■ What the exercise asks: In the essay on religious threats below, retype the stretch starting at "And fundagelicals wonder" and ending at "culture and politics.", keeping every word and punctuation mark unchanged.

■ Given passage:
====

And fundagelicals wonder why their religion is losing so much power and so many people?
Do they really?
It’s not because people are ickie and sinful. It’s because fundagelicals themselves are in complete disobedience to what their own Bibles have told them to do as followers of Jesus.
It’s not because our consciences have been seared. It’s because theirs have been, and so badly that they can’t even tell what’s good or bad anymore because they have totally lost whatever moral compass they might have possessed once in their baldfaced play for power in American culture and politics.
Even if you don’t believe in our religion’s claims, they tell us, you must obey us. You must fear what we fear, and hate who we hate. Or else.
The other baffling thing about fundagelicals’ insistence on using threats to get their way about equal marriage is that they’re demanding that we buy into their threats when they’re well aware that we simply don’t believe in their religion’s supernatural claims.
If I walked up to this Kayser fellow and told him that the Giant Invisible Pink Unicorn had said that if he didn’t give his car to me, then the Unicorn (blessed be his mane!) would trample him to death and gore him with his sparkly white horn, I doubt that this Christian would give me his car. No matter how sincere I sounded in issuing this threat, and no matter how much I apparently believed the threat was a valid one myself, if I couldn’t make him see that it was a valid threat, then he wouldn’t feel compelled to do what I had commanded.
Westley noticed the same thing in The Princess Bride when he took on the mantle and name of the Dread Pirate Roberts: a threat has to be recognized as valid before the target of it will feel compelled to obey. Otherwise, the reaction looks a lot more like the kids’ dance instructor at the beginning of Lilo & Stitch when Lilo explains that if she doesn’t give Pudge the fish the kind of sandwich he likes, then he won’t control the weather the right way. Her dubious instructor doesn’t exactly bend over backwards to excuse her for being disruptive when he hears about the implicit disaster she averted! He doesn’t take the threat seriously at all, and neither does the audience even though the distressed child is clearly totally convinced of Pudge’s power and potential anger. In the same way, when someone issues a threat that we know (or strongly suspect) isn’t based on reality, then we don’t feel compelled to obey the demands of the person issuing that threat.

====

■ Entries supplied:
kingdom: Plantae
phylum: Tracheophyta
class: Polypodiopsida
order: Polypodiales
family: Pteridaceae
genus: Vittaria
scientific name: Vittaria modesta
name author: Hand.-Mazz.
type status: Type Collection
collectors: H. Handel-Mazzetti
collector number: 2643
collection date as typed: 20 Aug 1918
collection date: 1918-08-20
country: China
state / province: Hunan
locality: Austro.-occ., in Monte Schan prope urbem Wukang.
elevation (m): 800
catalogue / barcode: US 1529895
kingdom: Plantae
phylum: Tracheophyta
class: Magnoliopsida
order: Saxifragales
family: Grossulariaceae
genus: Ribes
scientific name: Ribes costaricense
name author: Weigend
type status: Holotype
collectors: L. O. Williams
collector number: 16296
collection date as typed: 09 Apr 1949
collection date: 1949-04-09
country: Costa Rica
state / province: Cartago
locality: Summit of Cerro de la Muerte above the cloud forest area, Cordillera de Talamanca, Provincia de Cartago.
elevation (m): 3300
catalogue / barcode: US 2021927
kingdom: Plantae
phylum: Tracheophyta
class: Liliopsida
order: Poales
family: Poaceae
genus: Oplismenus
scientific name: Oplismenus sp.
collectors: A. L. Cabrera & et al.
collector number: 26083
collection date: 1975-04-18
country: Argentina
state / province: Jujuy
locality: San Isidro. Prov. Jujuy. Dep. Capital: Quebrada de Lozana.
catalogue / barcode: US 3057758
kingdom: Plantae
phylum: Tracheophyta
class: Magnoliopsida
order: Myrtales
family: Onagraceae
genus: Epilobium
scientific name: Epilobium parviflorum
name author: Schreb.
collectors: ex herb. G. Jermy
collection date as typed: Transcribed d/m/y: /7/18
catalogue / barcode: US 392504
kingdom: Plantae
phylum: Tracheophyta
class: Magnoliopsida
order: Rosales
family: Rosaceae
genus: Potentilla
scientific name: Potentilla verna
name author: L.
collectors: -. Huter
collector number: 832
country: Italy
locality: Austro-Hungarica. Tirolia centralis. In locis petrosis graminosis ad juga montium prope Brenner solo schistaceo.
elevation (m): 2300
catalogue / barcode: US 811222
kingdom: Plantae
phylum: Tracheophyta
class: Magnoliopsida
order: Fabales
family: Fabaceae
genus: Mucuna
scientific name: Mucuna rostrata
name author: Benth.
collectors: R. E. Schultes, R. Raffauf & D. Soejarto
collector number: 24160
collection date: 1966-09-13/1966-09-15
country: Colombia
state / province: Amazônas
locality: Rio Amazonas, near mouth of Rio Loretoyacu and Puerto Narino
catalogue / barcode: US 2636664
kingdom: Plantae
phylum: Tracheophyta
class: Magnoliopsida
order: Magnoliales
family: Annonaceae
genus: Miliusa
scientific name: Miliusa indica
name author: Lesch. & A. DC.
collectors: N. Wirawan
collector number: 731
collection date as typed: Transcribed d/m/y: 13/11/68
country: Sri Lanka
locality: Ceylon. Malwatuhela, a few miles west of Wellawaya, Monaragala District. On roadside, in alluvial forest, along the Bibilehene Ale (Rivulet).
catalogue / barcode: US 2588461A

====

■ Result of this task:
And fundagelicals wonder why their religion is losing so much power and so many people?
Do they really?
It’s not because people are ickie and sinful. It’s because fundagelicals themselves are in complete disobedience to what their own Bibles have told them to do as followers of Jesus.
It’s not because our consciences have been seared. It’s because theirs have been, and so badly that they can’t even tell what’s good or bad anymore because they have totally lost whatever moral compass they might have possessed once in their baldfaced play for power in American culture and politics.